#### Exercise
In the text on ELABELA and hereditary hypertrophic cardiomyopathy, condense the paragraph that begins "ELABELA expression was significantly reduced" into a bulleted list that keeps its main findings.

#### Passage shown

ELABELA restores cardiac function, reverses hypertrophy in hereditary hypertrophic cardiomyopathy mouse models

Hereditary hypertrophic cardiomyopathy (HCM) is a prevalent genetic heart disease leading to heart failure and sudden cardiac death. Current therapeutic options are limited; for instance, the myosin inhibitor mavacamten faces constraints due to safety concerns and restricted applicability. ELABELA (ELA), an endogenous ligand for the apelin receptor (APJ), is crucial in cardiovascular regulation, yet its specific role in HCM pathophysiology has remained largely undefined. This study aimed to elucidate ELA's involvement and explore the therapeutic potential of restoring its signaling pathway.

Researchers examined ELABELA and APJ expression in myocardial tissues from HCM patients and in two distinct sarcomere mutation-driven mouse models of HCM. The therapeutic effects of ELABELA were assessed through AAV9-mediated overexpression and chronic administration of mature ELABELA peptide. Cardiac function and remodeling were rigorously evaluated using echocardiography and histological analyses. Cellular and molecular mechanisms were further investigated via cardiomyocyte calcium imaging, contractility assays, comprehensive transcriptomic analysis, and targeted pharmacological interventions.

ELABELA expression was significantly reduced, while APJ expression was notably increased, in both human and murine HCM hearts. Restoration of ELABELA signaling markedly improved cardiac function, alleviated pathological hypertrophy and fibrosis, and enhanced diastolic performance across both HCM mouse models. In vitro, ELABELA successfully normalized cardiomyocyte hypertrophy, corrected abnormal Ca2+ transients, and reduced hypercontractility. Mechanistically, ELABELA suppressed Ca2+-dependent activation of the calcineurin-NFAT and MAPK signaling pathways in an APJ-dependent manner. Importantly, sustained ELABELA overexpression for up to 12 months maintained its therapeutic efficacy without any evidence of receptor desensitization. This long-term stability suggests a durable therapeutic effect. The findings highlight a conserved deficiency of ELABELA in hereditary HCM and its critical role in cardiac health.

Restoring ELABELA-APJ signaling reversed cardiac dysfunction and pathological remodeling by normalizing Ca2+ handling and inhibiting hypertrophic pathways.

#### Stored data
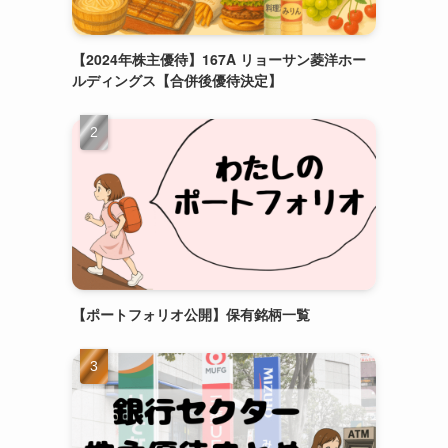
【2024年株主優待】167A リョーサン菱洋ホー
ルディングス【合併後優待決定】
【ポートフォリオ公開】保有銘柄一覧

#### Answer to this problem
- ELABELA expression was lower and APJ expression higher in both human and mouse HCM hearts.
- In both HCM mouse models, restoring ELABELA signaling improved cardiac function and diastolic performance and reduced pathological hypertrophy and fibrosis.
- In vitro, ELABELA normalized cardiomyocyte hypertrophy, corrected abnormal Ca2+ transients, and reduced hypercontractility.
- ELABELA suppressed Ca2+-dependent activation of the calcineurin-NFAT and MAPK pathways, and this effect depended on APJ.
- Sustained ELABELA overexpression remained effective for up to 12 months with no sign of receptor desensitization.
- The results point to a conserved ELABELA deficiency in hereditary HCM and show that ELABELA plays a critical role in cardiac health.